Beyond describing them as vocational training facilities, the Xinjiang officials said the camps offered classes that have effectively inoculated Uighurs against the temptation to embrace religious extremism or terrorism. Until several years ago, Xinjiang had experienced a string of deadly attacks by discontented Uighurs.

But former camp detainees who have left China say they were subjected to a high-pressure indoctrination program with the goal of removing devotion to Islam and instilling loyalty to China and its ruling Communist Party.

The Xinjiang officials' wording Tuesday left room for uncertainty as to how much freedom can be exercised by inmates who have been released. Though they did not detail the circumstances under which detainees were being "returned to society," it is possible that people released in name are in fact still under heavy restrictions.

James Leibold, an associate professor of politics at La Trobe University in Australia who has studied Xinjiang, said that factories are often linked to the camps and that inmates assigned to work there live under heavy guard and monitoring.

"I find it highly unlikely, and frankly inconceivable, that the Chinese Communist Party would build this massive network of internment camps and then simply mothball them a couple of years later," Leibold said. "Rather, the purposes of the camps were perhaps always meant to evolve over time, shifting from education to production, while their coercive, non voluntary and extrajudicial nature remains the same."

At the news conference, Zakir, the regional chairman, also appeared to suggest that people from camps were being assigned factory jobs.

"You could say that maybe 90 per cent or more," he said, "have found suitable work to their liking with an impressive income.

"These people have now become a positive factor in society, leading other ordinary people to create business and employment," he said.

Zakir is Xinjiang's most senior Uighur official and has repeatedly served as the public face defending Chinese government policies in the region, including the re education camps.

In October, party officials began to publicly acknowledge and defend the camps, many of which are large, prisonlike facilities behind walls. In March, Zakir likened them to boarding schools.

Earlier this month, a group of 22 countries, including Australia, Britain, Canada, France and Germany, issued a statement urging China to halt the mass detention of Uighurs and other Muslims. China struck back with a letter signed by 37 ambassadors from countries in Asia, Africa, the Middle East and Latin America who praised its human rights record, including the "de-radicalisation" policies applied in Xinjiang.

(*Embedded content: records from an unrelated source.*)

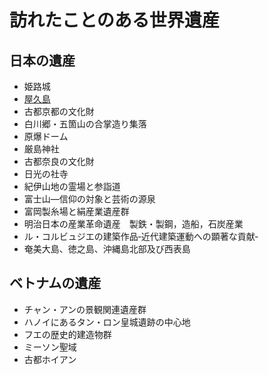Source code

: # 訪れたことのある世界遺産
## 日本の遺産
- 姫路城
- [屋久島](../trip/2024-yakushima)
- 古都京都の文化財
- 白川郷・五箇山の合掌造り集落
- 原爆ドーム
- 厳島神社
- 古都奈良の文化財
- 日光の社寺
- 紀伊山地の霊場と参詣道
- 富士山―信仰の対象と芸術の源泉
- 富岡製糸場と絹産業遺産群
- 明治日本の産業革命遺産　製鉄・製鋼，造船，石炭産業
- ル・コルビュジエの建築作品‐近代建築運動への顕著な貢献‐
- 奄美大島、徳之島、沖縄島北部及び西表島
## ベトナムの遺産
- チャン・アンの景観関連遺産群
- ハノイにあるタン・ロン皇城遺跡の中心地
- フエの歴史的建造物群
- ミーソン聖域
- 古都ホイアン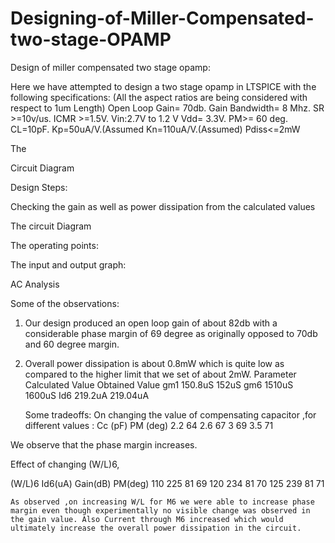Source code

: # Designing-of-Miller-Compensated-two-stage-OPAMP

Design of miller compensated two stage opamp:

Here we have attempted to design a two stage opamp in LTSPICE with the following specifications:
(All the aspect ratios are being considered with respect to 1um Length)
Open Loop Gain= 70db.
Gain Bandwidth= 8 Mhz.
SR >=10v/us.
ICMR >=1.5V.
Vin:2.7V to 1.2 V
Vdd= 3.3V.
PM>= 60 deg.
CL=10pF.
Kp=50uA/V.(Assumed
Kn=110uA/V.(Assumed)
Pdiss<=2mW
























The 

Circuit Diagram

Design Steps:













 





















Checking the gain as well as power dissipation from the calculated values
















The circuit Diagram


The operating points:



























The input and output graph:
 
AC Analysis



Some of the observations:
1.	Our design produced an open loop gain of about 82db with a considerable phase margin of 69 degree as originally opposed to 70db and 60 degree margin.
2.	Overall power dissipation is about 0.8mW which is quite low as compared to the higher limit that we set of about 2mW.
         Parameter	        Calculated Value	          Obtained Value
             gm1	                 150.8uS	                    152uS
gm6	                  1510uS	                   1600uS
              Id6	                219.2uA	                 219.04uA



	Some tradeoffs:
On changing the value of compensating capacitor ,for different values :
Cc (pF)	PM (deg)
2.2	64
2.6	67
3	69
3.5	71

We observe that the phase margin increases.

Effect of changing (W/L)6,

(W/L)6	Id6(uA)	Gain(dB)	PM(deg)
110	225	81	69
120	234	81	70
125	239	81	71


	As observed ,on increasing W/L for M6 we were able to increase phase margin even though experimentally no visible change was observed in the gain value. Also Current through M6 increased which would ultimately increase the overall power dissipation in the circuit.
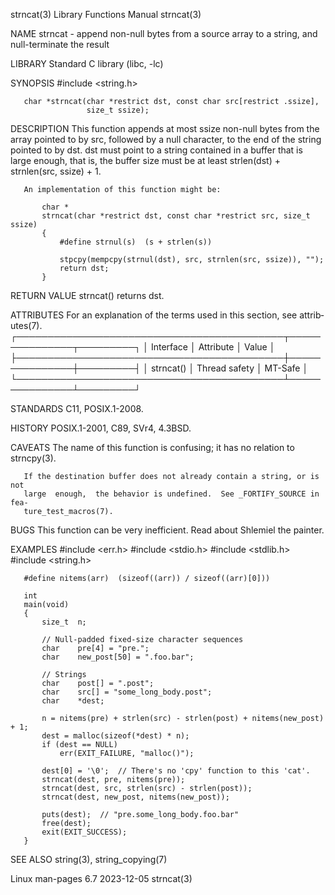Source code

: strncat(3)                 Library Functions Manual                 strncat(3)

NAME
       strncat  -  append  non-null bytes from a source array to a string, and
       null-terminate the result

LIBRARY
       Standard C library (libc, -lc)

SYNOPSIS
       #include <string.h>

       char *strncat(char *restrict dst, const char src[restrict .ssize],
                     size_t ssize);

DESCRIPTION
       This function appends at most  ssize  non-null  bytes  from  the  array
       pointed  to  by  src,  followed  by a null character, to the end of the
       string pointed to by dst.  dst must point to a string  contained  in  a
       buffer  that is large enough, that is, the buffer size must be at least
       strlen(dst) + strnlen(src, ssize) + 1.

       An implementation of this function might be:

           char *
           strncat(char *restrict dst, const char *restrict src, size_t ssize)
           {
               #define strnul(s)  (s + strlen(s))

               stpcpy(mempcpy(strnul(dst), src, strnlen(src, ssize)), "");
               return dst;
           }

RETURN VALUE
       strncat() returns dst.

ATTRIBUTES
       For an explanation of the terms  used  in  this  section,  see  attrib‐
       utes(7).
       ┌───────────────────────────────────────────┬───────────────┬─────────┐
       │ Interface                                 │ Attribute     │ Value   │
       ├───────────────────────────────────────────┼───────────────┼─────────┤
       │ strncat()                                 │ Thread safety │ MT-Safe │
       └───────────────────────────────────────────┴───────────────┴─────────┘

STANDARDS
       C11, POSIX.1-2008.

HISTORY
       POSIX.1-2001, C89, SVr4, 4.3BSD.

CAVEATS
       The  name  of  this  function  is  confusing;  it  has  no  relation to
       strncpy(3).

       If the destination buffer does not already contain a string, or is  not
       large  enough,  the behavior is undefined.  See _FORTIFY_SOURCE in fea‐
       ture_test_macros(7).

BUGS
       This  function  can  be  very  inefficient.   Read  about  Shlemiel the
       painter.

EXAMPLES
       #include <err.h>
       #include <stdio.h>
       #include <stdlib.h>
       #include <string.h>

       #define nitems(arr)  (sizeof((arr)) / sizeof((arr)[0]))

       int
       main(void)
       {
           size_t  n;

           // Null-padded fixed-size character sequences
           char    pre[4] = "pre.";
           char    new_post[50] = ".foo.bar";

           // Strings
           char    post[] = ".post";
           char    src[] = "some_long_body.post";
           char    *dest;

           n = nitems(pre) + strlen(src) - strlen(post) + nitems(new_post) + 1;
           dest = malloc(sizeof(*dest) * n);
           if (dest == NULL)
               err(EXIT_FAILURE, "malloc()");

           dest[0] = '\0';  // There's no 'cpy' function to this 'cat'.
           strncat(dest, pre, nitems(pre));
           strncat(dest, src, strlen(src) - strlen(post));
           strncat(dest, new_post, nitems(new_post));

           puts(dest);  // "pre.some_long_body.foo.bar"
           free(dest);
           exit(EXIT_SUCCESS);
       }

SEE ALSO
       string(3), string_copying(7)

Linux man-pages 6.7               2023-12-05                        strncat(3)
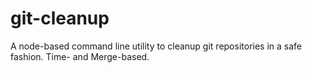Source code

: git-cleanup
===========

A node-based command line utility to cleanup git repositories in a safe fashion. Time- and Merge-based.
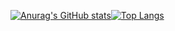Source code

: [![Anurag's GitHub stats](https://github-readme-stats.vercel.app/api?username=franius8&hide_title=true&hide=contribs&count_private=true&show_icons=true)](https://github.com/anuraghazra/github-readme-stats)[![Top Langs](https://github-readme-stats.vercel.app/api/top-langs/?username=franius8&layout=compact&langs_count=4)](https://github.com/anuraghazra/github-readme-stats)
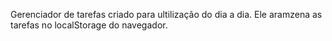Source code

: Gerenciador de tarefas criado para ultilização do dia a dia. Ele aramzena as tarefas no localStorage do navegador.
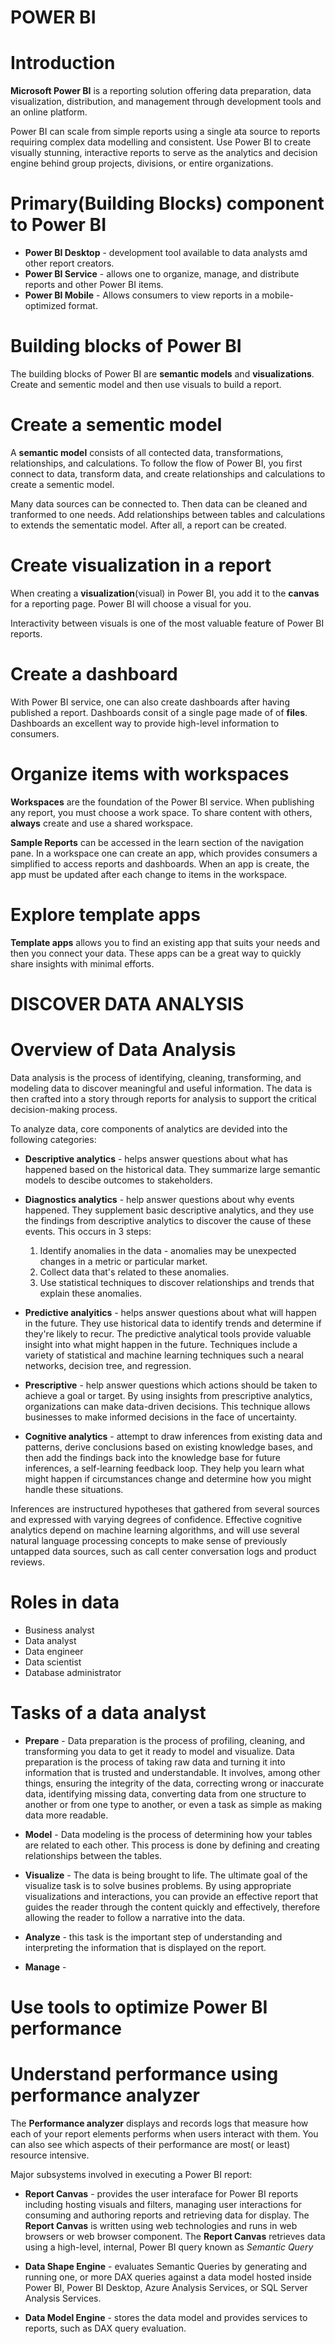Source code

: # POWER BI

# Introduction

**Microsoft Power BI** is a reporting solution offering data preparation, data visualization, distribution, and management through development tools and an online platform.

Power BI can scale from simple reports using a single ata source to reports requiring complex data modelling and consistent. Use Power BI to create visually stunning, interactive reports to serve as the analytics and decision engine behind group projects, divisions, or entire organizations.

# Primary(Building Blocks) component to Power BI

- **Power BI Desktop** - development tool available to data analysts amd other report creators.
- **Power BI Service** - allows one to organize, manage, and distribute reports and other Power BI items.
- **Power BI Mobile** - Allows consumers to view reports in a mobile-optimized format.

# Building blocks of Power BI

The building blocks of Power BI are **semantic models** and **visualizations**. Create and sementic model and then use visuals to build a report.

# Create a sementic model

A **semantic model** consists of all contected data, transformations, relationships, and calculations. To follow the flow of Power BI, you first connect to data, transform data, and create relationships and calculations to create a sementic model.

Many data sources can be connected to. Then data can be cleaned and tranformed to one needs. Add relationships between tables and calculations to extends the sementatic model. After all, a report can be created.

# Create visualization in a report

When creating a **visualization**(visual) in Power BI, you add it to the **canvas** for a reporting page. Power BI will choose a visual for you.

Interactivity between visuals is one of the most valuable feature of Power BI reports.

# Create a dashboard

With Power BI service, one can also create dashboards after having published a report. Dashboards consit of a single page made of of **files**. Dashboards an excellent way to provide high-level information to consumers.

# Organize items with workspaces

**Workspaces** are the foundation of the Power BI service. When publishing any report, you must choose a work space. To share content with others, **always** create and use a shared workspace.

**Sample Reports** can be accessed in the learn section of the navigation pane.
In a workspace one can create an app, which provides consumers a simplified to access reports and dashboards. When an app is create, the app must be updated after each change to items in the workspace.

# Explore template apps

**Template apps** allows you to find an existing app that suits your needs and then you connect your data. These apps can be a great way to quickly share insights with minimal efforts.

# DISCOVER DATA ANALYSIS

# Overview of Data Analysis

Data analysis is the process of identifying, cleaning, transforming, and modeling data to discover meaningful and useful information. The data is then crafted into a story through reports for analysis to support the critical decision-making process.

To analyze data, core components of analytics are devided into the following categories:

- **Descriptive analytics** - helps answer questions about what has happened based on the historical data. They summarize large semantic models to descibe outcomes to stakeholders.
  
- **Diagnostics analytics** - help answer questions about why events happened. They supplement basic descriptive analytics, and they use the findings from descriptive analytics to discover the cause of these events. This occurs in 3 steps:

  1. Identify anomalies in the data - anomalies may be unexpected changes in a metric or particular market.
  2. Collect data that's related to these anomalies.
  3. Use statistical techniques to discover relationships and trends that explain these anomalies.
 
- **Predictive analyitics** - helps answer questions about what will happen in the future. They use historical data to identify trends and determine if they're likely to recur. The predictive analytical tools provide valuable insight into what might happen in the future. Techniques include a variety of statistical and machine learning techniques such a nearal networks, decision tree, and regression.
  
- **Prescriptive** - help answer questions which actions should be taken to achieve a goal or target. By using insights from prescriptive analytics, organizations can make data-driven decisions. This technique allows businesses to make informed decisions in the face of uncertainty.
  
- **Cognitive analytics** - attempt to draw inferences from existing data and patterns, derive conclusions based on existing knowledge bases, and then add the findings back into the knowledge base for future inferences, a self-learning feedback loop. They help you learn what might happen if circumstances change and determine how you might handle these situations.
  
Inferences are instructured hypotheses that gathered from several sources and expressed with varying degrees of confidence. Effective cognitive analytics depend on machine learning algorithms, and will use several natural language processing concepts to make sense of previously untapped data sources, such as call center conversation logs and product reviews.

# Roles in data

- Business analyst
- Data analyst
- Data engineer
- Data scientist
- Database administrator

# Tasks of a data analyst

- **Prepare** - Data preparation is the process of profiling, cleaning, and transforming you data to get it ready to model and visualize. Data preparation is the process of taking raw data and turning it into information that is trusted and understandable. It involves, among other things, ensuring the integrity of the data, correcting wrong or inaccurate data, identifying missing data, converting data from one structure to another or from one type to another, or even a task as simple as making data more readable.

- **Model** - Data modeling is the process of determining how your tables are related to each other. This process is done by defining and creating relationships between the tables.

- **Visualize** - The data is being brought to life. The ultimate goal of the visualize task is to solve busines problems. By using appropriate visualizations and interactions, you can provide an effective report that guides the reader through the content quickly and effectively, therefore allowing the reader to follow a narrative into the data.

- **Analyze** - this task is the important step of understanding and interpreting the information that is displayed on the report.

- **Manage** - 


# Use tools to optimize Power BI performance

# Understand performance using performance analyzer

The **Performance analyzer** displays and records logs that measure how each of your report elements performs when users interact with them. You can also see which aspects of their performance are most(
or least) resource intensive.

Major subsystems involved in executing a Power BI report:

- **Report Canvas** - provides the user interaface for Power BI reports including hosting visuals and filters, managing user interactions for consuming and authoring reports and retrieving data for display. The **Report Canvas** is written using web technologies and runs in web browsers or web browser component. The **Report Canvas** retrieves data using a high-level, internal, Power BI query known as *Semantic Query*

- **Data Shape Engine** - evaluates Semantic Queries by generating and running one, or more DAX queries against a data model hosted inside Power BI, Power BI Desktop, Azure Analysis Services, or SQL Server Analysis Services.

- **Data Model Engine** -  stores the data model and provides services to reports, such as DAX query evaluation.

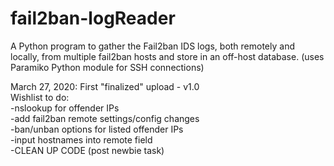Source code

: # fail2ban-logReader
A Python program to gather the Fail2ban IDS logs, both remotely and locally, from multiple fail2ban hosts and store in an off-host database. (uses Paramiko Python module for SSH connections)
  
March 27, 2020: First "finalized" upload - v1.0  
  Wishlist to do:  
  -nslookup for offender IPs  
  -add fail2ban remote settings/config changes  
  -ban/unban options for listed offender IPs  
  -input hostnames into remote field  
  -CLEAN UP CODE (post newbie task)  
                  
                
    

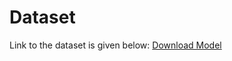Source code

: # Dataset
Link to the dataset is given below:
[Download Model]([https://www.kaggle.com/datasets/yasserhessein/gender-dataset])
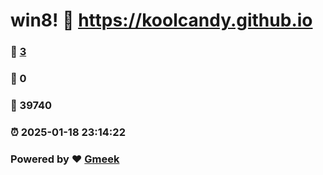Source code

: # win8! :link: https://koolcandy.github.io 
### :page_facing_up: [3](https://koolcandy.github.io/tag.html) 
### :speech_balloon: 0 
### :hibiscus: 39740 
### :alarm_clock: 2025-01-18 23:14:22 
### Powered by :heart: [Gmeek](https://github.com/Meekdai/Gmeek)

The Chinese government's assertion that the population in re education camps is shrinking appeared intended to stave off debate about Xinjiang before a meeting of the U.N. General Assembly in September as well as sessions of the U.N. Human Rights Council, said Sophie Richardson, China director at Human Rights Watch. But she said that there was no reason to believe the assertion.

"They lied about the existence of the camps. They admitted the camps existed and lied about what happens inside them," Richardson said. "So one has to be awfully skeptical about a claim that — oops! — it's all sorted out."

If there have been releases from the camps, that may also reflect the heavy costs on local governments across Xinjiang of operating and guarding the facilities, as well as a desire to put more Uighurs to work so that officials can meet the goals laid down by Xi to eradicate poverty by 2020.

Uighurs abroad continue to report new cases of relatives being detained.

Abdurahman Memet, a Uighur tour guide who lives in the eastern Xinjiang city of Turpan, was detained this month, said his nephew, Muharram Muhammad'ali Baqi, who lives in Japan. The apparent reason for the detention was that he shared a letter from a relative who had been held in a camp with Baqi.

On Monday, Baqi said he received a call from a Chinese security official warning him that unless he stopped speaking publicly about the case, his family's situation would worsen and his father, who is now in prison, would have no chance of release.

"But if I don't do anything," he said, "things may be worse, I think."